Earlier this week, The Niece stayed home from school with a cold.  Sure, she was missing a quantum physics test and a crucial lecture on DNA synthesis, but what can you do?  I drove over to baby-sit for a couple of hours while The Sis did some work from home (i.e., shop at anthropologie.com).  As I was gearing up to leave, The Sis turned on the TV and there upon the screen glowed a classic episode of Beverly Hills, 90210. Being Experts on All Things Pop Culture, 1990s Edition, The Sis and I immediately recognized that this was The One Where Dylan’s Dad Explodes.  We groaned with knowing trepidation when Dylan took the call from Kelly and his dad went out to move the car.  And as the flames lit up the screen, we remembered that we were not alone in the room, and we turned to The Niece.  Who was not only watching the tragedy unfold from her Bumbo Baby Seat, but gazing with eyes wide and mouth in an “Oh!” shape and just the hint of a smile on the corners of her lips.  And the fear that we were beholding the birth of a pyromaniac gave way to laughter at her enthrallment with this box that plays her two favorite shows: 90210 and football.

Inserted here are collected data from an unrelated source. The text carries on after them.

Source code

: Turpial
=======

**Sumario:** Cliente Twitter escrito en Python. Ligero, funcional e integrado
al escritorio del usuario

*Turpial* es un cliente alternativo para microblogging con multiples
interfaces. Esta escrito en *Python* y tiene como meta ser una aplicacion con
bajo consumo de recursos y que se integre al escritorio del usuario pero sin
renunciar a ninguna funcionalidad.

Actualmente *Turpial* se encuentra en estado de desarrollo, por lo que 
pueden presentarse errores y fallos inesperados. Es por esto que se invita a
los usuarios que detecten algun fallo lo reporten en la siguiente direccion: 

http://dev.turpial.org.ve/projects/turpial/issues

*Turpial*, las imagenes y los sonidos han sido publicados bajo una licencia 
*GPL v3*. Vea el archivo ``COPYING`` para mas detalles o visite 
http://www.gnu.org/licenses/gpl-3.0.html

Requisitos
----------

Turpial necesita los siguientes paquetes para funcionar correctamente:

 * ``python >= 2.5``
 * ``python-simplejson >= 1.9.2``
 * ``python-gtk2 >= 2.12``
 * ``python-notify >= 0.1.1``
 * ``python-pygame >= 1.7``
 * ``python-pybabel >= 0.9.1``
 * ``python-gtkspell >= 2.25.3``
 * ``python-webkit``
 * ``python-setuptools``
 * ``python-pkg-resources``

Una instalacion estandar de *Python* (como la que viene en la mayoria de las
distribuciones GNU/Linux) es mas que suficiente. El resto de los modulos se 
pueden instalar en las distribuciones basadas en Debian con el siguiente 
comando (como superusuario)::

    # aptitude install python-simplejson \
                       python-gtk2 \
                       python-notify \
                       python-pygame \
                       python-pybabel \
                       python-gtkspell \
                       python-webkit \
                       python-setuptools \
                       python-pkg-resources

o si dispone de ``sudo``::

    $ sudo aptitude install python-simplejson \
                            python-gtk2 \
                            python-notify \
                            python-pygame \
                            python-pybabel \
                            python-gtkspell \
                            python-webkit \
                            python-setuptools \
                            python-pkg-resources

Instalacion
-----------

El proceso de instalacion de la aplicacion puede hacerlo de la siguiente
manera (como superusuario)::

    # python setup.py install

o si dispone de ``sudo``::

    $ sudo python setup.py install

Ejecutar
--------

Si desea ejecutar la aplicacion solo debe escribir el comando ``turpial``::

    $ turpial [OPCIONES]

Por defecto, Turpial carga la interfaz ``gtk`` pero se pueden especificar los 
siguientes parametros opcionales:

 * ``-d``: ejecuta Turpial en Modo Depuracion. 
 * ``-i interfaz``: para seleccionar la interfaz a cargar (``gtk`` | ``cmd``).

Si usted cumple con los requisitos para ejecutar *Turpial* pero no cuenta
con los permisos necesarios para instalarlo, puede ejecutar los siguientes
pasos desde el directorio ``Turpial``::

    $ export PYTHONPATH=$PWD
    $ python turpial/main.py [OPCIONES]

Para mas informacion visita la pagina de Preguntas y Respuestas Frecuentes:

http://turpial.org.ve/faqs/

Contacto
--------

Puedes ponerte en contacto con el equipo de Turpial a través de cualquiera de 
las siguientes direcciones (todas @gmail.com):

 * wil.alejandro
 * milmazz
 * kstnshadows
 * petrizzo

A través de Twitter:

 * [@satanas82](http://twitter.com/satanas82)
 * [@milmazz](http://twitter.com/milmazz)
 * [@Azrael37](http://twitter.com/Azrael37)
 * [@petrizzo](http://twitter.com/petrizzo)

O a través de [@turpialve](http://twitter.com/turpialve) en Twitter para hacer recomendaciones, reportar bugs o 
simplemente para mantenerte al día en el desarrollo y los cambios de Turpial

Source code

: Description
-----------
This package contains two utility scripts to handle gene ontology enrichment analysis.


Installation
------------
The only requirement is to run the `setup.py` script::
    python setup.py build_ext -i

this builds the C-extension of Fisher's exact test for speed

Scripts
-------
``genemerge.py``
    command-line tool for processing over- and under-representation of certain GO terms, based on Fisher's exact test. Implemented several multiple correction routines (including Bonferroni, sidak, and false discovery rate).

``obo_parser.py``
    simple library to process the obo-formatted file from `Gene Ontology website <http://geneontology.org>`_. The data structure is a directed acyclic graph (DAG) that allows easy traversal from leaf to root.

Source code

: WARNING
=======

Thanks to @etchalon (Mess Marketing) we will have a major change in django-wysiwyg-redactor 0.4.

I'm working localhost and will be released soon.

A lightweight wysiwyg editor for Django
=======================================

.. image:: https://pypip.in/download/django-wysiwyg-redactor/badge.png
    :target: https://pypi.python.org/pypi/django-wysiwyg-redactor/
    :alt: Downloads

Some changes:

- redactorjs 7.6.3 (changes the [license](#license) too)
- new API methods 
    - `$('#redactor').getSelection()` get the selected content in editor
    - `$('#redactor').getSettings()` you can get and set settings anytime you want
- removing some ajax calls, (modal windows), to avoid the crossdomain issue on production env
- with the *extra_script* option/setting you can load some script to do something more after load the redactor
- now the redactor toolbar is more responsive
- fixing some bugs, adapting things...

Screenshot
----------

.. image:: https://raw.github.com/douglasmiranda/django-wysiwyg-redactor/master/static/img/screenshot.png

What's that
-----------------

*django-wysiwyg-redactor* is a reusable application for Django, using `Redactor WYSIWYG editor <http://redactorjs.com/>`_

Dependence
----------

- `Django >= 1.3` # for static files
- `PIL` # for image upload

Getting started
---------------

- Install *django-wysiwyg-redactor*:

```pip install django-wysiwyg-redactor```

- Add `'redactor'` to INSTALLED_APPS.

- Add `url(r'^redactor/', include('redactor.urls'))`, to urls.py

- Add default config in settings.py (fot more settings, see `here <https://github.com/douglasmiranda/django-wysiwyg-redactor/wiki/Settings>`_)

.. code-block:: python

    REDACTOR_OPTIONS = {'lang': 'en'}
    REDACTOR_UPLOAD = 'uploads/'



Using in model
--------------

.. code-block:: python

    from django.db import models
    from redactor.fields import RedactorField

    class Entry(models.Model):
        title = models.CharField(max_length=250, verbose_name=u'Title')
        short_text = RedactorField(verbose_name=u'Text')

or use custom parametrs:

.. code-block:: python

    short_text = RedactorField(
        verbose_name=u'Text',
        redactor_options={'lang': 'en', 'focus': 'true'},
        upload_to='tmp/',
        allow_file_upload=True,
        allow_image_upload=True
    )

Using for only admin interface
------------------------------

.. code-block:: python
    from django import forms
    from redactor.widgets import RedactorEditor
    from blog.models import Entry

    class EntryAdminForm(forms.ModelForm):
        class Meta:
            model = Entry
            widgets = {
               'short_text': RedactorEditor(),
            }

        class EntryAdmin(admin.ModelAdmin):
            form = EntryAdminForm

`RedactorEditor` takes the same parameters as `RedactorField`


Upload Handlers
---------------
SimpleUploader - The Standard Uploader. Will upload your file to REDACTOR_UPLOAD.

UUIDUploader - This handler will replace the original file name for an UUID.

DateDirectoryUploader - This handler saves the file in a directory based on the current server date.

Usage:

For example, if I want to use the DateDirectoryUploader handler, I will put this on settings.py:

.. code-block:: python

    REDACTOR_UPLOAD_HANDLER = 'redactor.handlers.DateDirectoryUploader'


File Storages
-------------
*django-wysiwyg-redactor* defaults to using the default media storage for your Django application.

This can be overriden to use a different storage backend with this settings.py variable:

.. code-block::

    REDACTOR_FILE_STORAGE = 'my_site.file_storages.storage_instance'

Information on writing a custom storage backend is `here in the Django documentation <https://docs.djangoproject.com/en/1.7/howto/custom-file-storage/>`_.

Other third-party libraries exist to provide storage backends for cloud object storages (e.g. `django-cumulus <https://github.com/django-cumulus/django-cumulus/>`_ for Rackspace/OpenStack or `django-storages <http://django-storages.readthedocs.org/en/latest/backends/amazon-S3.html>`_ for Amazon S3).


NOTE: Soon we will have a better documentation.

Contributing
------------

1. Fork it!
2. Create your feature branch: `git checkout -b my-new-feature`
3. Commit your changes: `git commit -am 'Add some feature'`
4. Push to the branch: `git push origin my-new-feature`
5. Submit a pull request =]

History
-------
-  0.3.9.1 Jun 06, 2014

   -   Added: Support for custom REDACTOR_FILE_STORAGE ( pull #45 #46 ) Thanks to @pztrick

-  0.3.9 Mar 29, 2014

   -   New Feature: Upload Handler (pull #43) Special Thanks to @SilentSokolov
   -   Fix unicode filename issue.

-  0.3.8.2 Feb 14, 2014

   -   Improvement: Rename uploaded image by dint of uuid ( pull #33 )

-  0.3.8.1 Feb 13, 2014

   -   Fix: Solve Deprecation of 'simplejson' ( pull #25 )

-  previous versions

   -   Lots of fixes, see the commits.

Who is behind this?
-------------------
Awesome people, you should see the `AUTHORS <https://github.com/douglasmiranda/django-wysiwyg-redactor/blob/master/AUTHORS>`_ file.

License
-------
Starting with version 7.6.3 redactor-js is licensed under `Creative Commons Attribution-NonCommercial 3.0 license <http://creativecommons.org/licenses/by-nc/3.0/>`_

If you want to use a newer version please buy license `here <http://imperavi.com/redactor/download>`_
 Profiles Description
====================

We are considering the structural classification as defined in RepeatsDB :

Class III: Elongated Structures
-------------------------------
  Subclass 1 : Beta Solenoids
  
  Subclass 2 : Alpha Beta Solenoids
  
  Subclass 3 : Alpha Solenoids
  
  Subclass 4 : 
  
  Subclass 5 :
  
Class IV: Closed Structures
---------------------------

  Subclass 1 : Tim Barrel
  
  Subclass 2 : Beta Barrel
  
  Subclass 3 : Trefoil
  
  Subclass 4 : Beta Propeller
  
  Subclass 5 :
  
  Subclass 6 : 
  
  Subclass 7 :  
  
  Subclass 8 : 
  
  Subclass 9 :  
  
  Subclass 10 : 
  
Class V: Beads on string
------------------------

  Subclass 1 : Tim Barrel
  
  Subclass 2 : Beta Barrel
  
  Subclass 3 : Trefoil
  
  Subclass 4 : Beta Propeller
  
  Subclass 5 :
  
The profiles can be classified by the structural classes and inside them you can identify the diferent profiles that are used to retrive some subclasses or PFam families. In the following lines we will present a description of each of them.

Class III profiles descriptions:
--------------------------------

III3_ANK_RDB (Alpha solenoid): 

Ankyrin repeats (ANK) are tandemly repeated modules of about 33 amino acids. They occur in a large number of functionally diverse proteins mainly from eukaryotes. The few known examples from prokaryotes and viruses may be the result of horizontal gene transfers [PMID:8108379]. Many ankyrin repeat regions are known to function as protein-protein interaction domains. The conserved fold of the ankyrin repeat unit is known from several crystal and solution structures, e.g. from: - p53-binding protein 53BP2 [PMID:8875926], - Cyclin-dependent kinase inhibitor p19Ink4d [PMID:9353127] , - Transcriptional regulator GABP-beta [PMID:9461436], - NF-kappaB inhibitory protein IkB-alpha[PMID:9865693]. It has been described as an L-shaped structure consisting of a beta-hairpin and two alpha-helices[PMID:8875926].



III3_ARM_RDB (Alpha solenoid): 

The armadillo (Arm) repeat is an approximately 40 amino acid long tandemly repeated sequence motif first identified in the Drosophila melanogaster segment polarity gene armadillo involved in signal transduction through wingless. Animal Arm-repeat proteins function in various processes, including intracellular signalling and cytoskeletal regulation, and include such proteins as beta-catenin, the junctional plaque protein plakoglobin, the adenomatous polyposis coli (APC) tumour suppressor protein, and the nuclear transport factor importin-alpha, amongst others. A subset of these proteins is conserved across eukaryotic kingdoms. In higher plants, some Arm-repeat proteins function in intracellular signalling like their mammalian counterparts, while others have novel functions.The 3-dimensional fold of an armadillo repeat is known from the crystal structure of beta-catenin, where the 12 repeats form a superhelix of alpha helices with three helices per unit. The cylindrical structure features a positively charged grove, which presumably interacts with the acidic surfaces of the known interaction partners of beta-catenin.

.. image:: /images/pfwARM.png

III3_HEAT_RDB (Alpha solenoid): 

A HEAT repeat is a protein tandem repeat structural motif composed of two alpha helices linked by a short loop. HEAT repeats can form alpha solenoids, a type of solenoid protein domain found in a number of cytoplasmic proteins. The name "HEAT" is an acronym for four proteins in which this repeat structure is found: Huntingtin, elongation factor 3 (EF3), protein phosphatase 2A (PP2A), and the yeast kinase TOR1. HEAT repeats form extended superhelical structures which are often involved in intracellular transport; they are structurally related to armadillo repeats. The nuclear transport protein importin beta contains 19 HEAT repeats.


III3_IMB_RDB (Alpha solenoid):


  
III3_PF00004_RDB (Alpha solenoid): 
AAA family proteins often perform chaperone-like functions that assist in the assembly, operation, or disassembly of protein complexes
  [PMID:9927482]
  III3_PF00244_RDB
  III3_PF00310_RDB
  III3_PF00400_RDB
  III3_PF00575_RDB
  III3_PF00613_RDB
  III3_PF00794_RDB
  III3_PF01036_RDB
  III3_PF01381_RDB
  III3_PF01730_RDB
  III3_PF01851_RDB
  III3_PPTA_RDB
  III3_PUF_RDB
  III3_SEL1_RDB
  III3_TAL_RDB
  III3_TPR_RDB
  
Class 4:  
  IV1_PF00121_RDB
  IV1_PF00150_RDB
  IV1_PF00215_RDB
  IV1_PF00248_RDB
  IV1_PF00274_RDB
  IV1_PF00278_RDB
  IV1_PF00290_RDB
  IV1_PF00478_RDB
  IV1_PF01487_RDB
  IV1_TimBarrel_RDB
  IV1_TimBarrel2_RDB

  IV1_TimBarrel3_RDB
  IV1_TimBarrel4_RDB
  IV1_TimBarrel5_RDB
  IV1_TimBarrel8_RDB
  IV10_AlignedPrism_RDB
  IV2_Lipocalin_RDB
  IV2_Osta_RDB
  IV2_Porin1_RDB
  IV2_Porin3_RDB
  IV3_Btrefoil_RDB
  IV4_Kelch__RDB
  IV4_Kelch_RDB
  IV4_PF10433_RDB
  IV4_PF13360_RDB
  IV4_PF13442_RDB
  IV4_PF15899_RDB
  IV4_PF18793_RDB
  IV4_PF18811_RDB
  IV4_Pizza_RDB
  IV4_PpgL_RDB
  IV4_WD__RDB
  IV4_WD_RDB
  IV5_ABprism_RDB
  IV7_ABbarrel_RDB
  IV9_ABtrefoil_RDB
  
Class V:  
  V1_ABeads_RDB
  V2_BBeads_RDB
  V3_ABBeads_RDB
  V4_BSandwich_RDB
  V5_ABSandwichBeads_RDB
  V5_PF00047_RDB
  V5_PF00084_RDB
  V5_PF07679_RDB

The scene was not so funny a couple of days later on my way to work..  Rain slicked the streets and wiped the “Ability to Drive” section of everyone’s brains clean, and I found myself wondering why work is something everyone simultaneously complains about and rushes to get to.  I imagined myself and the surrounding cars as components of a pinball machine, veering and swerving our way around the thickening traffic, but with an added and overblown sense of control over our paths.  Water pelted my windshield and a car cut me off and I congratulated myself for, rather than flipping the driver off, giving him a very sarcastic double thumbs-up instead–God is at work in me!  But you’re still a jackass–and as the road ahead filled with red brake lights and the sky above filled with angry gray clouds I knew that something was going to have to be bigger than what my eyes told me if my attitude stood any chance of being salvaged.

And in the midst of the deluge, I remembered that I know someone who is great at walking on water.

My newly opened mind recalled the words I had read just minutes before. Hebrews 11, the Hall of Fame for Faith.  A chapter full of liars, adulterers, prostitutes, and murderers–who were noted not for their record of wrongs, but for their willingness to keep believing.  Despite floods, unborn children, unreached lands, and–I would imagine–traffic.  And all that kept them going was all they couldn’t see.  A steady gaze beyond the road that lay ahead.  Because this is not a God whose raw materials are limited to what’s in my line of vision.

“What is seen was not made out of what was visible.”  I think about all the wars that are waged and hopes that are lost because of an unwillingness to admit there can be more.

And then I remembered the one who was born son to a carpenter and therefore a carpenter himself, because that’s how it worked then, and I try to imagine but I can’t even conceive of it: how it felt to head to the workshop every day, hidden knowledge of what lay ahead his constant companion.  What he looked at every day, holding in his as-yet unscarred hands the raw materials that would one day hold him above a mocking crowd and stain red beside the nail and the flesh as he pronounced an end to life being about traffic or work or anything else I can see.